What this task involves = Your answer is the lines below, exactly, from the one that contains "38: (331, 355)" through the one that contains "78: (459, 397)", both included.

Information provided =
------
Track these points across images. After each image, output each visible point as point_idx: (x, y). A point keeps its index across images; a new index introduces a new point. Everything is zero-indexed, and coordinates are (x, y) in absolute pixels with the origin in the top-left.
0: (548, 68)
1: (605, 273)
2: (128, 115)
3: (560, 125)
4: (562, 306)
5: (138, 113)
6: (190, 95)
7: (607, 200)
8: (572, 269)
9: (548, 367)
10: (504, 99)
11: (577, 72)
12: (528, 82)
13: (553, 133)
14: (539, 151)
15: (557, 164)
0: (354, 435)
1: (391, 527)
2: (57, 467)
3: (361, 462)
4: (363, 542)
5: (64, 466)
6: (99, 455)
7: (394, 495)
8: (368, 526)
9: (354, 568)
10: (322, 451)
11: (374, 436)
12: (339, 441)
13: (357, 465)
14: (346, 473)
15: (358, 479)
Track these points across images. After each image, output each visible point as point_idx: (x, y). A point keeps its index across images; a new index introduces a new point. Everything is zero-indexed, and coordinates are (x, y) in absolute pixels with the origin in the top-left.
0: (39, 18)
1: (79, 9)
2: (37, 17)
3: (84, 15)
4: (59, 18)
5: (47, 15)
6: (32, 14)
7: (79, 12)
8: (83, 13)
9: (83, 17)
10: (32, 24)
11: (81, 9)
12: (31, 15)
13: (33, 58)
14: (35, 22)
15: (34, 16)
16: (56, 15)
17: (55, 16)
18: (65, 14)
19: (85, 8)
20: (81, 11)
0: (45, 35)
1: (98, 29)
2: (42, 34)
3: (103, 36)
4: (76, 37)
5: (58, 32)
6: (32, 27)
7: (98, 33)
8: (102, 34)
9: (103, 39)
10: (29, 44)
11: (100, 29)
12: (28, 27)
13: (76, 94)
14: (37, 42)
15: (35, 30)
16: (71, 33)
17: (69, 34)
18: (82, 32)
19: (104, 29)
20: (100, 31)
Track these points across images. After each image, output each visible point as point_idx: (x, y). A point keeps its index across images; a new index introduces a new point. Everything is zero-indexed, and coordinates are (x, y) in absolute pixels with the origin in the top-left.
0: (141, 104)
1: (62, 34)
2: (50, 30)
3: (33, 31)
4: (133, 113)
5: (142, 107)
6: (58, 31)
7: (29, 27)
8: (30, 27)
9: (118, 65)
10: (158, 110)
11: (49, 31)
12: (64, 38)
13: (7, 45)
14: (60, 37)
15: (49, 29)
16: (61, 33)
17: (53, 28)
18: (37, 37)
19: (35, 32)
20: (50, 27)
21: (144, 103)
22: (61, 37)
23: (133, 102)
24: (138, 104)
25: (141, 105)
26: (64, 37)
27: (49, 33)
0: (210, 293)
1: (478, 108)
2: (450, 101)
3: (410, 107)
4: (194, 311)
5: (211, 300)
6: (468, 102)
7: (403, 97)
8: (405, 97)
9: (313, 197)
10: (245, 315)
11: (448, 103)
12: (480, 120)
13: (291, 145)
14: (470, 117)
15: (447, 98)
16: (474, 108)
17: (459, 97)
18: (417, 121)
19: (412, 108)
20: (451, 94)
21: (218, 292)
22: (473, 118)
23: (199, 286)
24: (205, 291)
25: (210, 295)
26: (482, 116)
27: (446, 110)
------
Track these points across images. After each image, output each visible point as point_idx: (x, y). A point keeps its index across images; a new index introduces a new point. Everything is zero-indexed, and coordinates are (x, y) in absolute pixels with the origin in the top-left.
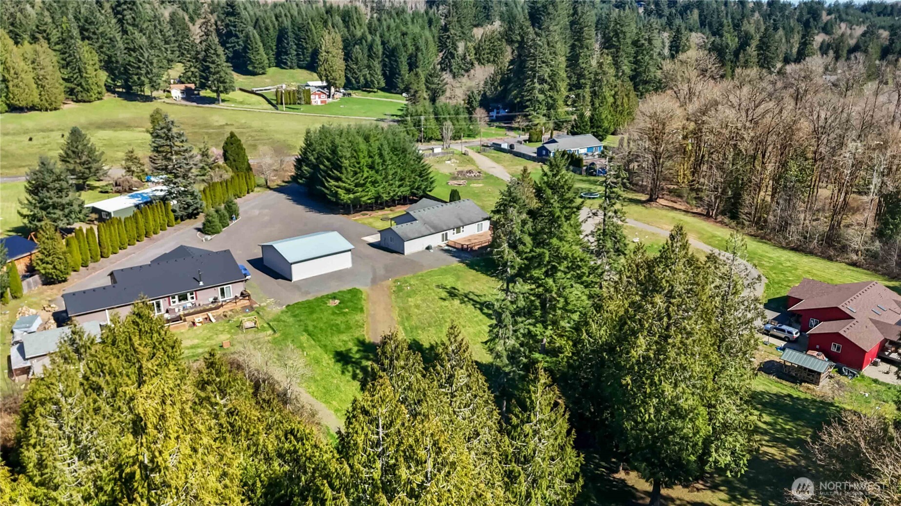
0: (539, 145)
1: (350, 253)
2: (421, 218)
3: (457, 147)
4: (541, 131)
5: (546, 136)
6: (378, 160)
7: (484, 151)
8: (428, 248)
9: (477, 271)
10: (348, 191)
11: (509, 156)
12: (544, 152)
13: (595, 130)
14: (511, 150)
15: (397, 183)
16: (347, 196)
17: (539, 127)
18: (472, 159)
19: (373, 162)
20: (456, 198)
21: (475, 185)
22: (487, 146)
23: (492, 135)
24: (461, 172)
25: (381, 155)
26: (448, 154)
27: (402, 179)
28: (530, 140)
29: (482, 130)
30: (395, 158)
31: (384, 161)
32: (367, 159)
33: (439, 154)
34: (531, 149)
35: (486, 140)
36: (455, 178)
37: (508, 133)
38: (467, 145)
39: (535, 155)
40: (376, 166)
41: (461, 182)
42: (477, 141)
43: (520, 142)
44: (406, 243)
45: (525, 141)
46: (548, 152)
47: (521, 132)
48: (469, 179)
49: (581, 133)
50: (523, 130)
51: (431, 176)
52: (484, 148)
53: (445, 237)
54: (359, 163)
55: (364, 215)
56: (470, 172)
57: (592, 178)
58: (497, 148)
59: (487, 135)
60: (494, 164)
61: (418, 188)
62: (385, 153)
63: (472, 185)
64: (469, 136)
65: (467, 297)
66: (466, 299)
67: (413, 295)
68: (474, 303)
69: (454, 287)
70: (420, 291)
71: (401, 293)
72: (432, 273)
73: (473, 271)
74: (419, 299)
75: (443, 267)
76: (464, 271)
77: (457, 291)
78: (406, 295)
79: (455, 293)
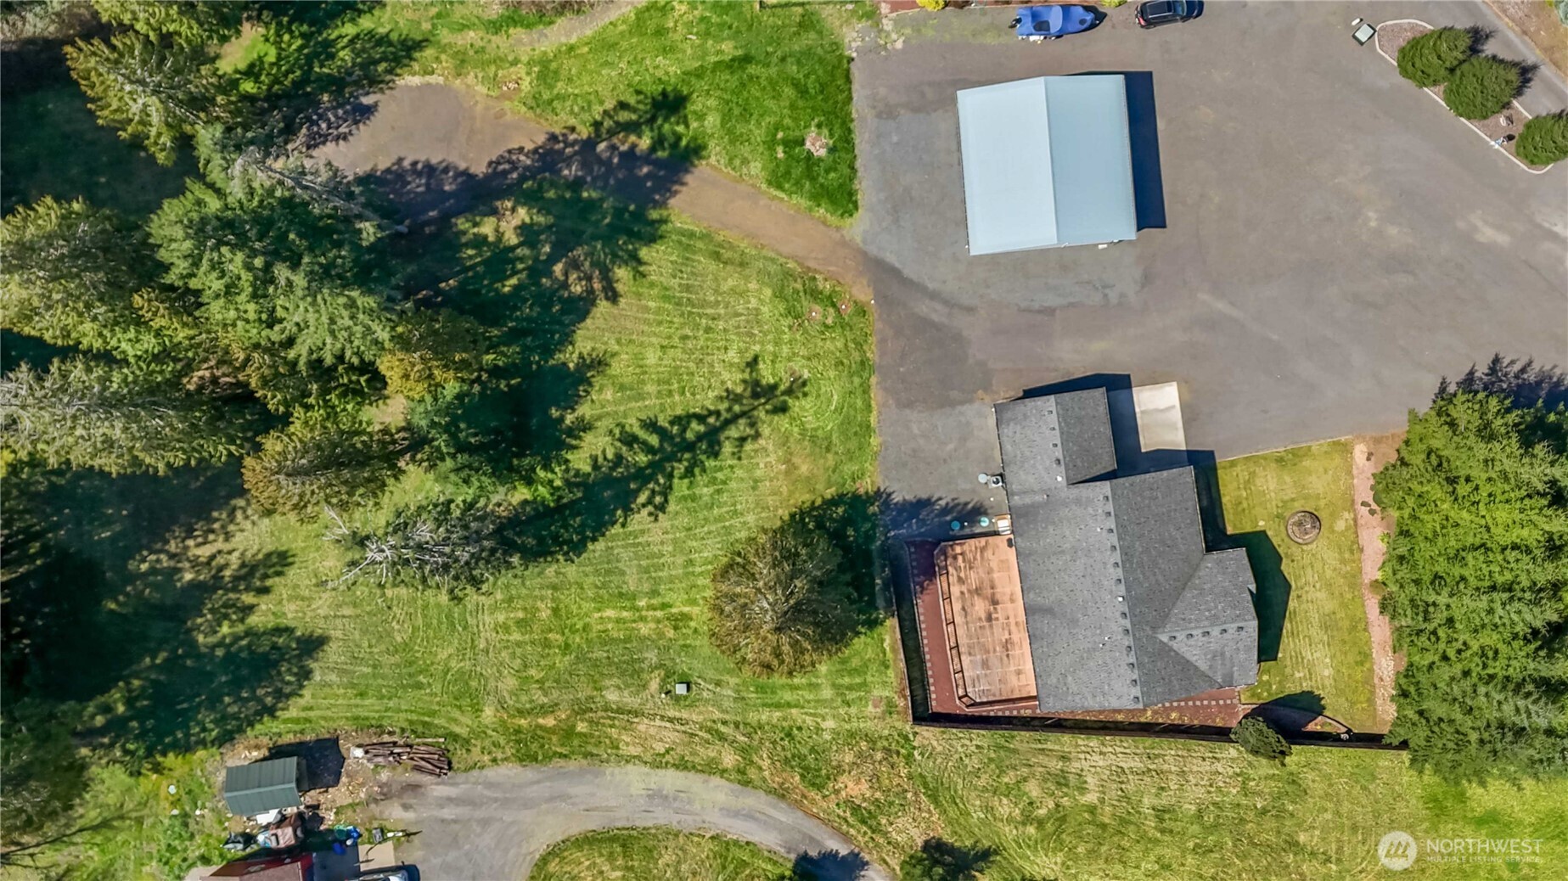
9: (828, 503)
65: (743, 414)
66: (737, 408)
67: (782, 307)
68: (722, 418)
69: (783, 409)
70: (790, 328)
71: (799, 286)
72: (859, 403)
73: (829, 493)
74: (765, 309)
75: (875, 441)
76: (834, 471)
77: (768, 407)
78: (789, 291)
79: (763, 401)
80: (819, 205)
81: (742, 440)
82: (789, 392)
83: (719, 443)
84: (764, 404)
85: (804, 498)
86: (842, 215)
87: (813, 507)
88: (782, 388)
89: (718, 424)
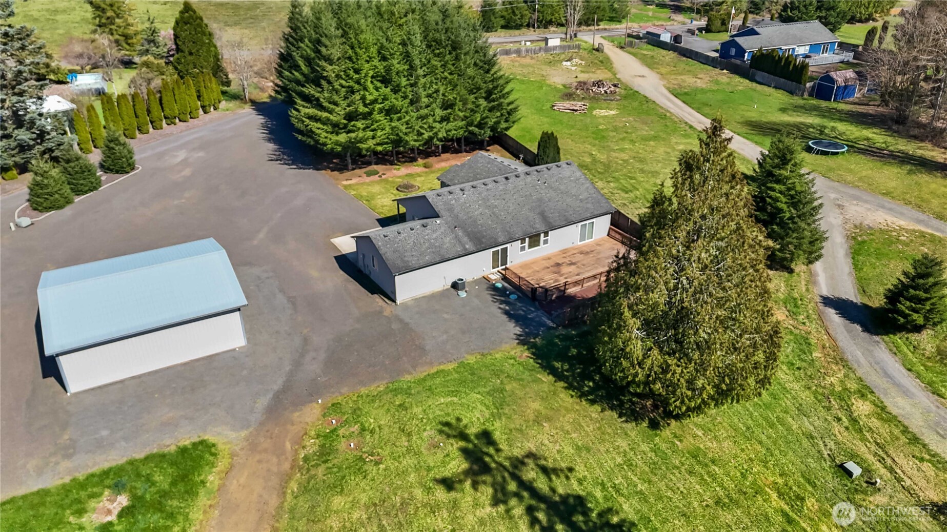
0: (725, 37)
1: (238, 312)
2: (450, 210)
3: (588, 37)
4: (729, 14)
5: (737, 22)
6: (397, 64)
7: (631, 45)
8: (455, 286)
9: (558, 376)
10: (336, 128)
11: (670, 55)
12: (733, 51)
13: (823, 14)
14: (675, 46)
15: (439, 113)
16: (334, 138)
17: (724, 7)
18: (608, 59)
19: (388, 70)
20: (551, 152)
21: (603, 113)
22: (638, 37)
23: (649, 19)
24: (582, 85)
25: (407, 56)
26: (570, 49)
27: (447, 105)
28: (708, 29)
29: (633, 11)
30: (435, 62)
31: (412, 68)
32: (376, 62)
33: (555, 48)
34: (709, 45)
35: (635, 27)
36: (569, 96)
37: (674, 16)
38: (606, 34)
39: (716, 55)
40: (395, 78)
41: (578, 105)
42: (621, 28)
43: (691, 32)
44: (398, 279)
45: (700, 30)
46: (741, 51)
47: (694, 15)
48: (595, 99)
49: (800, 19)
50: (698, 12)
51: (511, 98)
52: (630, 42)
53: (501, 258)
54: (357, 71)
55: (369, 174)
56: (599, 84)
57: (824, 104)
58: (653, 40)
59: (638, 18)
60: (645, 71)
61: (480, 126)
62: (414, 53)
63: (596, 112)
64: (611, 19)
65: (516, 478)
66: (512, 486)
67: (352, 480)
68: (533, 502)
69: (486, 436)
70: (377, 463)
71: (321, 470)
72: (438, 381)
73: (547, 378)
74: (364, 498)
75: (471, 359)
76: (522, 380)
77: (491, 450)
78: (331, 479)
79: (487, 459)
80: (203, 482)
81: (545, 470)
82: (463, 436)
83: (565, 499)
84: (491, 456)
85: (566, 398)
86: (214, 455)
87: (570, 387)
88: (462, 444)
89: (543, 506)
------
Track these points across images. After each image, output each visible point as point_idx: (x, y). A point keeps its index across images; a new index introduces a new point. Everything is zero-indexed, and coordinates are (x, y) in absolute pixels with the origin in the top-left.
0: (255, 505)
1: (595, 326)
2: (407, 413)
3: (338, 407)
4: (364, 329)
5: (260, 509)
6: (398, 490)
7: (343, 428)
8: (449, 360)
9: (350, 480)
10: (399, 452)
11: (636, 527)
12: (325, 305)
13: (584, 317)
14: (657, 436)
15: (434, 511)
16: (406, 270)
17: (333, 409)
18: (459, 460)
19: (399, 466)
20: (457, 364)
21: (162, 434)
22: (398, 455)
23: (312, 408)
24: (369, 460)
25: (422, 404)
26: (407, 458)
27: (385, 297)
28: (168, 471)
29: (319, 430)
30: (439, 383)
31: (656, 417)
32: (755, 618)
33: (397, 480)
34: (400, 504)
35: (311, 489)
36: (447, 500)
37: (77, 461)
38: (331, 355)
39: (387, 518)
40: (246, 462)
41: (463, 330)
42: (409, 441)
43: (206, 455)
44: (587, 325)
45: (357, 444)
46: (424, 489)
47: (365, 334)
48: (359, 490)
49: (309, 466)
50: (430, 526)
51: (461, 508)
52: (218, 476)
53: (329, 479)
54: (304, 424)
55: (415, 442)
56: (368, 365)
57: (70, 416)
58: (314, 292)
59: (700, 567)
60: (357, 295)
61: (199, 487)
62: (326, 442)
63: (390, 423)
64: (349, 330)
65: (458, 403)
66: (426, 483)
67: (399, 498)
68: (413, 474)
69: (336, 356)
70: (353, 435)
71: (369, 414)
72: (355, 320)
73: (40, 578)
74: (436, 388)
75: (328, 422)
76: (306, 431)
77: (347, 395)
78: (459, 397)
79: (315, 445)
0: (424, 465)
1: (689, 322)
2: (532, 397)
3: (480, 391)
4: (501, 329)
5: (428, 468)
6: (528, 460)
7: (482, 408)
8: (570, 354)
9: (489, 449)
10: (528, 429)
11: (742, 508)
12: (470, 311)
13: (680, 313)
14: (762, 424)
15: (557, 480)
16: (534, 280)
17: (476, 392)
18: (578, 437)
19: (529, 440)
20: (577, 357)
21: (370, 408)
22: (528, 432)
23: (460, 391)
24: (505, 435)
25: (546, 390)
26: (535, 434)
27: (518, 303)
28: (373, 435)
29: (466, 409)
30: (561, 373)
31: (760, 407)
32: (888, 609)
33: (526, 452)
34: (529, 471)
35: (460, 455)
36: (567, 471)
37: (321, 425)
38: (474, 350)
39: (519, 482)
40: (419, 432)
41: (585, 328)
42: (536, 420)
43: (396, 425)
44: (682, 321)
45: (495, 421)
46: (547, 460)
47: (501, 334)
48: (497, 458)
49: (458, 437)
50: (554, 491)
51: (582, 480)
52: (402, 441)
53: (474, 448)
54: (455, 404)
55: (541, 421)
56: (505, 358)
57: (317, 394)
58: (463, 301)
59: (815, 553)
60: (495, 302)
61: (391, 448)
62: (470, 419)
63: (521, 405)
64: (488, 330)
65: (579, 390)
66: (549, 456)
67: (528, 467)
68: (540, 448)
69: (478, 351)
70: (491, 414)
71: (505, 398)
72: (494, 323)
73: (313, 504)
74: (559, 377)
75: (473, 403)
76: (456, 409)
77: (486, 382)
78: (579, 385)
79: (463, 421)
------
Response to the exercise =
38: (331, 355)
39: (387, 518)
40: (246, 462)
41: (463, 330)
42: (409, 441)
43: (206, 455)
44: (587, 325)
45: (357, 444)
46: (424, 489)
47: (365, 334)
48: (359, 490)
49: (309, 466)
50: (430, 526)
51: (461, 508)
52: (218, 476)
53: (329, 479)
54: (304, 424)
55: (415, 442)
56: (368, 365)
57: (70, 416)
58: (314, 292)
59: (700, 567)
60: (357, 295)
61: (199, 487)
62: (326, 442)
63: (390, 423)
64: (349, 330)
65: (458, 403)
66: (426, 483)
67: (399, 498)
68: (413, 474)
69: (336, 356)
70: (353, 435)
71: (369, 414)
72: (355, 320)
73: (40, 578)
74: (436, 388)
75: (328, 422)
76: (306, 431)
77: (347, 395)
78: (459, 397)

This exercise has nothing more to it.